▸ Exercise requirements:
Count the lines below that contain the string "ISCED". Give only the number.

Start of Block

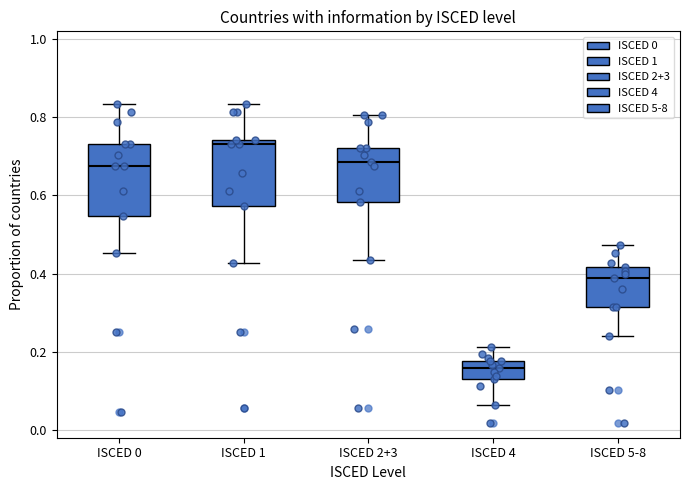

Reading left to right, transcribe this box plot: for each box, give where its median line is, the range the box spans, and where its two whiskers end, as read against the y-axis. The values are not printed on the chart, so give them approximately, as read against the axis.

ISCED 0: median 0.68, box 0.54 to 0.74, whiskers 0.46 to 0.84
ISCED 1: median 0.74 (just below the box's upper edge), box 0.58 to 0.74, whiskers 0.42 to 0.84
ISCED 2+3: median 0.68, box 0.58 to 0.72, whiskers 0.44 to 0.80
ISCED 4: median 0.16, box 0.12 to 0.18, whiskers 0.06 to 0.22
ISCED 5-8: median 0.38, box 0.32 to 0.42, whiskers 0.24 to 0.48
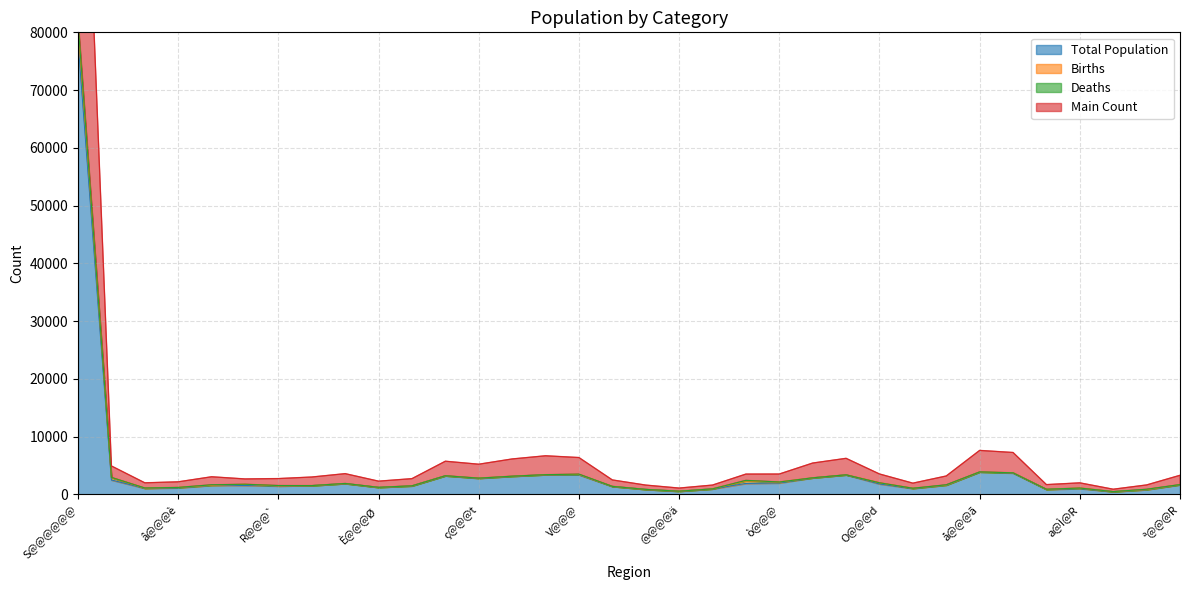

The value of Total Population at S@@@@@@ is 78451. True or false?

True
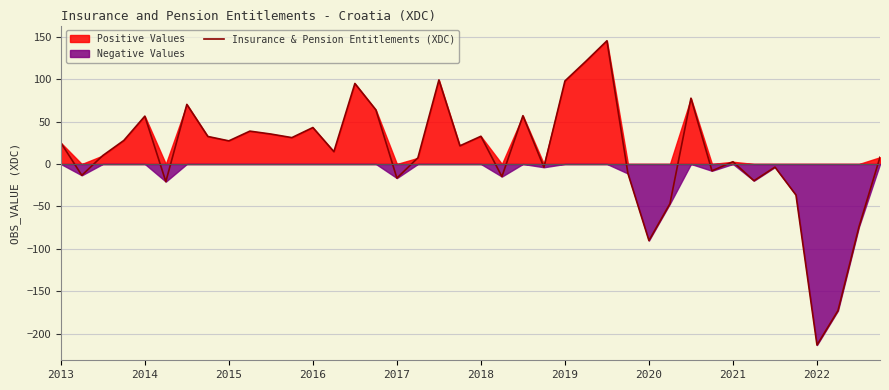

How many lines are shown in the chart?

1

End of Block

▸ Answer to the problem:
5